== Prompt ==
Please print the passage of the interview excerpt below, starting with "And if I can" and going on through "do it elsewhere.".

Because quite frankly, when I was operating on the government side and we had threats directed against critical infrastructure, we didn't know whether this particular operational capability was relevant because it was directed against a specific piece of IT gear. Well, do the banks or do the telcos use that particular system? I don't know. I don't know what their architecture looks like. But there are people who do, so we marry them up with that information and let them do it. Most of the attacks on the US happen on private sector networks, so greater visibility there helps to mitigate those attacks.
And if I can knit things together, there's this idea of collective defense that Keith Alexander talks about that I think is exactly right, where you say, "I see an attack on one network in this sector. Everybody in the sector should know about that right away." And then cross sector knowledge as well, because if they're doing it here, eventually they may do it elsewhere.
The Cipher Brief: We spoke recently with General Alexander about collective defense, we'll be publishing that interview in the Cipher Brief as well. It's a great point. And one of the things that DHS has tried to do is be that connect point for business, particularly businesses that work in critical infrastructure. Is government set up the right way to deal with this, given the authorities, the capabilities, and the ability to really connect with the private sector companies and have enough trust there for an exchange of information? Or are there things we should tweak?

== Information given ==
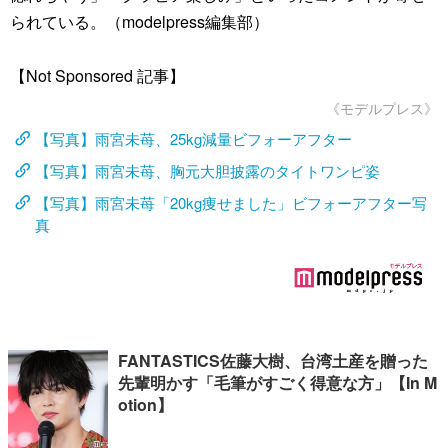
られている。（modelpress編集部）
【Not Sponsored 記事】
《モデルプレス》
【写真】雨宮未苺、25kg減量ビフォーアフター
【写真】雨宮未苺、胸元大胆披露のタイトワンピ姿
【写真】雨宮未苺「20kg痩せました」ビフォーアフター写
真
FANTASTICS佐藤大樹、台湾土産を贈った
先輩明かす「毛筆がすごく得意な方」【In M
otion】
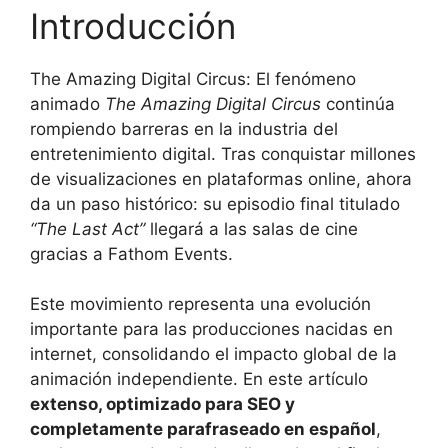
Introducción
The Amazing Digital Circus: El fenómeno
animado
The Amazing Digital Circus
continúa
rompiendo barreras en la industria del
entretenimiento digital. Tras conquistar millones
de visualizaciones en plataformas online, ahora
da un paso histórico: su episodio final titulado
“The Last Act”
llegará a las salas de cine
gracias a Fathom Events.
Este movimiento representa una evolución
importante para las producciones nacidas en
internet, consolidando el impacto global de la
animación independiente. En este artículo
extenso, optimizado para SEO y
completamente parafraseado en español
,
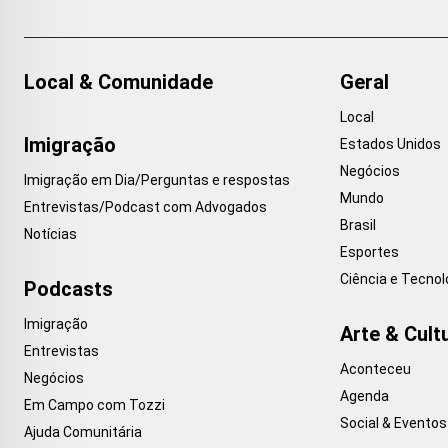
Local & Comunidade
Geral
Local
Imigração
Estados Unidos
Negócios
Imigração em Dia/Perguntas e respostas
Mundo
Entrevistas/Podcast com Advogados
Brasil
Notícias
Esportes
Ciência e Tecnol
Podcasts
Imigração
Arte & Cult
Entrevistas
Aconteceu
Negócios
Agenda
Em Campo com Tozzi
Social & Eventos
Ajuda Comunitária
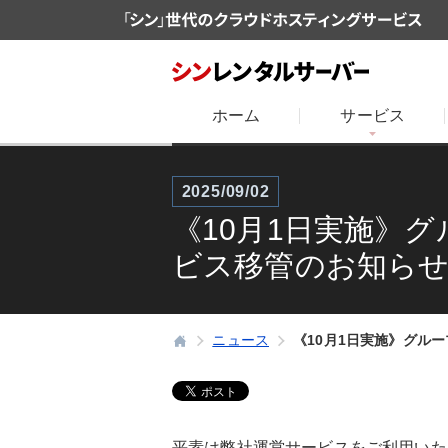
ホーム
サービス
2025/09/02
《10月1日実施》
ビス移管のお知ら
ニュース
《10月1日実施》グル
平素は弊社運営サービスをご利用いた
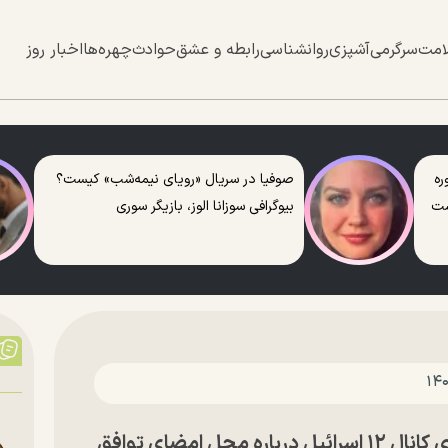
امت
سرگرمی
آشپزی
روانشناسی
رابطه و عشق
حوادث
چهره‌ها
اخبار روز
ره
صوفیا در سریال «رویای نیمه‌شب» کیست؟
ست
بیوگرافی سوزانا الوز، بازیگر سوری
ل امضای توافق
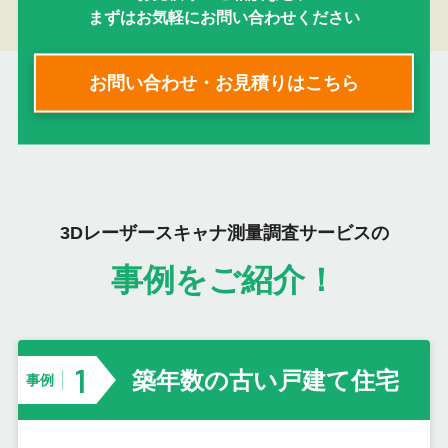
まずはお気軽にお問い合わせください
お問い合わせ・お見積りはこちら
3Dレーザースキャナ測量調査サービスの
事例をご紹介！
1
築年数の古い戸建て住宅
事例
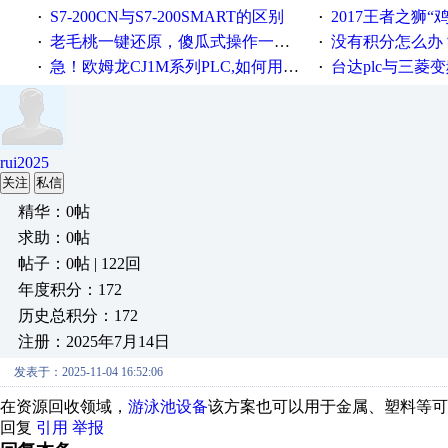
S7-200CN与S7-200SMART的区别
2017王者之狮“鸡”情签到
·
·
老毛桃一键还原，傻瓜式操作一键轻松备份还原；程序为向导式安装，一键即可实现自动备份或还原系统。
没有积分怎么办
·
·
急！欧姆龙CJ1M系列PLC,如何用时间控制变频器。要求时间在组态王中可以自由输入！拜托各位大神了！
台达plc与三菱
·
·
rui2025
关注
私信
精华：0帖
求助：0帖
帖子：0帖 | 122回
年度积分：172
历史总积分：172
注册：2025年7月14日
发表于：2025-11-04 16:52:06
在资源回收领域，
游泳池设备
该方案也可以用于金属、塑料等可
回复
引用
举报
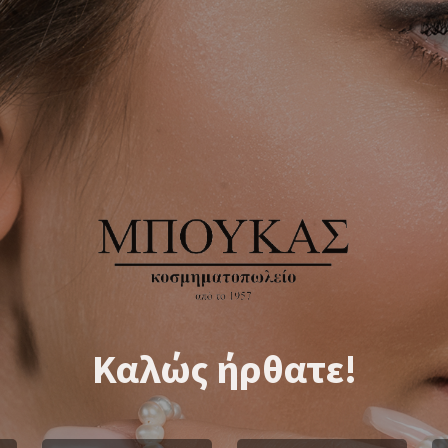
Καλώς ήρθατε!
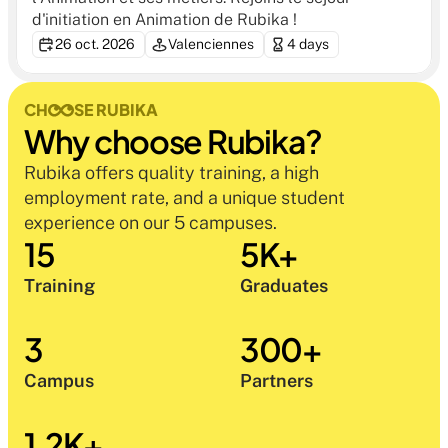
d'initiation en Animation de Rubika !
26 oct. 2026
Valenciennes
4 days
CH
SE RUBIKA
Why choose Rubika?
Rubika offers quality training, a high 
employment rate, and a unique student 
experience on our 5 campuses.
15
5K+
Training
Graduates
3
300+
Campus
Partners
1,2K+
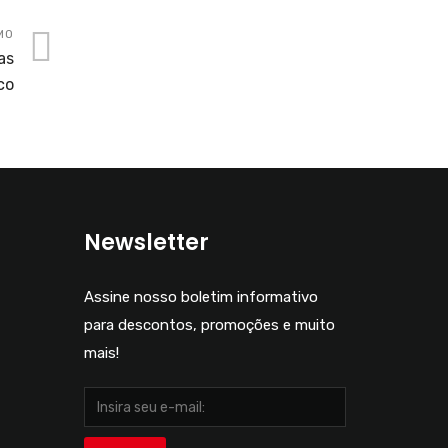
MO
as
co
Newsletter
Assine nosso boletim informativo
para descontos, promoções e muito
mais!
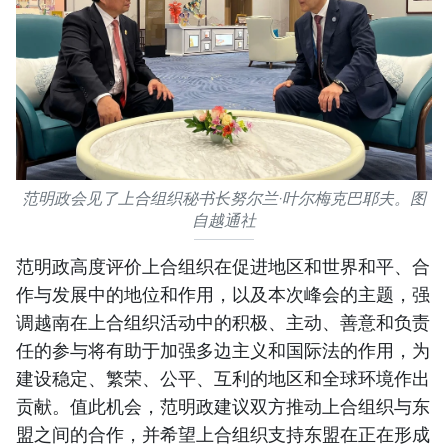
范明政会见了上合组织秘书长努尔兰·叶尔梅克巴耶夫。图
自越通社
范明政高度评价上合组织在促进地区和世界和平、合
作与发展中的地位和作用，以及本次峰会的主题，强
调越南在上合组织活动中的积极、主动、善意和负责
任的参与将有助于加强多边主义和国际法的作用，为
建设稳定、繁荣、公平、互利的地区和全球环境作出
贡献。值此机会，范明政建议双方推动上合组织与东
盟之间的合作，并希望上合组织支持东盟在正在形成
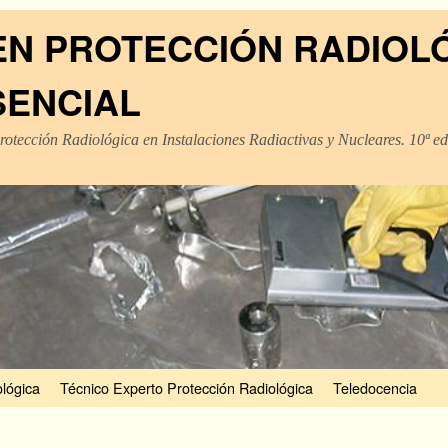
EN PROTECCIÓN RADIOL
SENCIAL
rotección Radiológica en Instalaciones Radiactivas y Nucleares. 10ª e
lógica
Técnico Experto Protección Radiológica
Teledocencia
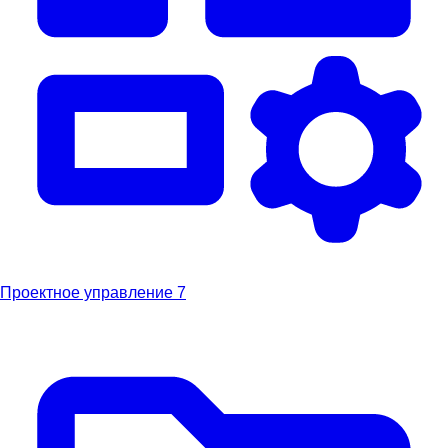
Проектное управление
7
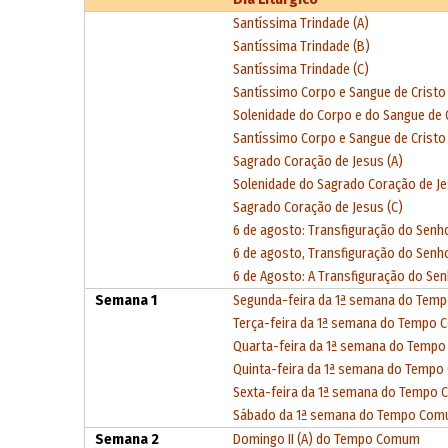
Santíssima Trindade (A)
Santíssima Trindade (B)
Santíssima Trindade (C)
Santíssimo Corpo e Sangue de Cristo 
Solenidade do Corpo e do Sangue de C
Santíssimo Corpo e Sangue de Cristo 
Sagrado Coração de Jesus (A)
Solenidade do Sagrado Coração de Je
Sagrado Coração de Jesus (C)
6 de agosto: Transfiguração do Senho
6 de agosto, Transfiguração do Senho
6 de Agosto: A Transfiguração do Sen
Semana 1
Segunda-feira da 1ª semana do Te
Terça-feira da 1ª semana do Tempo
Quarta-feira da 1ª semana do Temp
Quinta-feira da 1ª semana do Temp
Sexta-feira da 1ª semana do Tempo
Sábado da 1ª semana do Tempo Co
Semana 2
Domingo II (A) do Tempo Comum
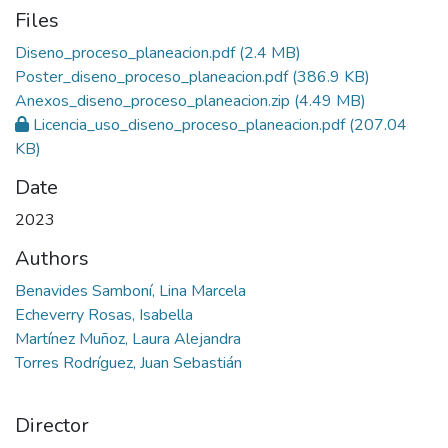
Files
Diseno_proceso_planeacion.pdf
(2.4 MB)
Poster_diseno_proceso_planeacion.pdf
(386.9 KB)
Anexos_diseno_proceso_planeacion.zip
(4.49 MB)
Licencia_uso_diseno_proceso_planeacion.pdf
(207.04
KB)
Date
2023
Authors
Benavides Samboní, Lina Marcela
Echeverry Rosas, Isabella
Martínez Muñoz, Laura Alejandra
Torres Rodríguez, Juan Sebastián
Director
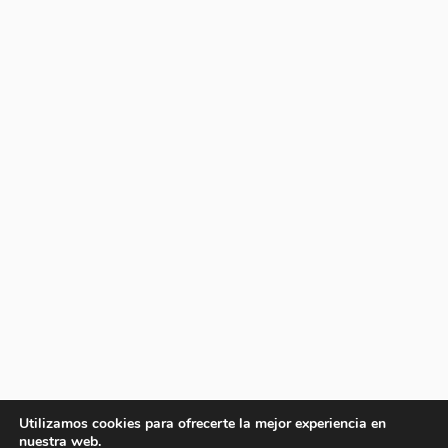
Utilizamos cookies para ofrecerte la mejor experiencia en
nuestra web.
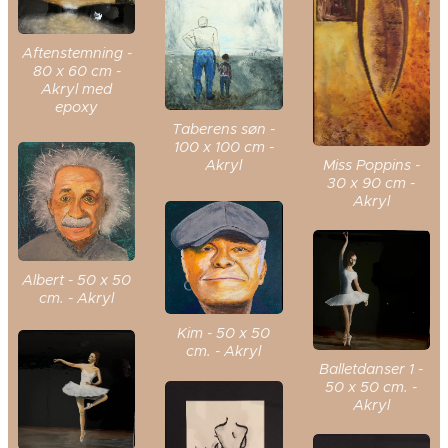
Aftenstemning -
80 x 60 cm -
Akryl med
epoxy
Taberens søn -
100 x 100 cm -
Miss Poppins -
Akryl
30 x 90 cm -
Akryl
Albert - 50 x 50
cm. - Akryl
Kim - 50 x 50
cm. - Akryl
Balletdanser 1 -
50 x 50 cm. -
Akryl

== Answer space ==
And if I can knit things together, there's this idea of collective defense that Keith Alexander talks about that I think is exactly right, where you say, "I see an attack on one network in this sector. Everybody in the sector should know about that right away." And then cross sector knowledge as well, because if they're doing it here, eventually they may do it elsewhere.